يَسْتَبْشِرُونَ fiili, sülâsî mücerrede üç harf ilave edilerek mezid yapılan fiillerdendir. İstif’âl babındadır. Sülâsîsi بشر ’dir.
Bu bab fiile talep, tehavvül, vicdan, mutavaat, ittihaz ve itikat gibi anlamlar katar. (Arapça Dilbilgisi Ayetlerle Nahiv Bilgisi)وَجَٓاءَ اَهْلُ الْمَد۪ينَةِ يَسْتَبْشِرُونَ
وَ istînâfiyedir. Ayet müspet mazi fiil sıygasında, faide-i haber ibtidaî kelamdır. Müsnedün ileyh olan اَهْلُ الْمَد۪ينَةِ , veciz ifade kastıyla izafet formunda gelmiştir.
Failin hali olan يَسْتَبْشِرُونَ cümlesi, müspet muzari fiil sıygasında gelerek hudûs ve tecessüm ifade etmiştir. Faide-i haber ibtidaî kelamdır.
Hal cümlesi muzari fiil olarak gelmiş ve onların bu halini gözümüz önünde canlandırmayı hedeflemiştir.

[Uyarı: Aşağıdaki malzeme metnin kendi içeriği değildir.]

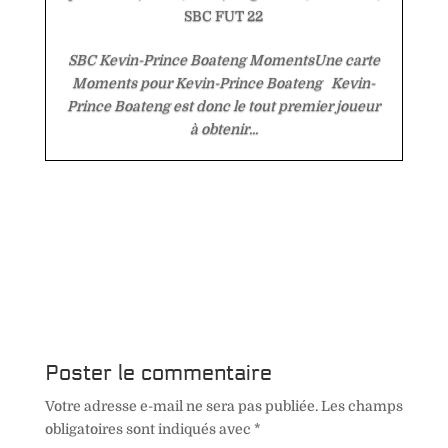
SBC FUT 22
SBC Kevin-Prince Boateng MomentsUne carte
Moments pour Kevin-Prince Boateng Kevin-
Prince Boateng est donc le tout premier joueur
à obtenir...
Poster le commentaire
Votre adresse e-mail ne sera pas publiée.
Les champs
obligatoires sont indiqués avec
*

Muzari fiilin geldiği hallerde çoğunlukla bu gaye mevcuttur. Muzari fiilin kullanımıyla sahne muhatabın gözünde sanki o anda canlanır. Bu da insanı etkiler.(Fatma Serap Karamollaoğlu, Kur'an Işığında Belâgat Dersleri Meânî İlmi )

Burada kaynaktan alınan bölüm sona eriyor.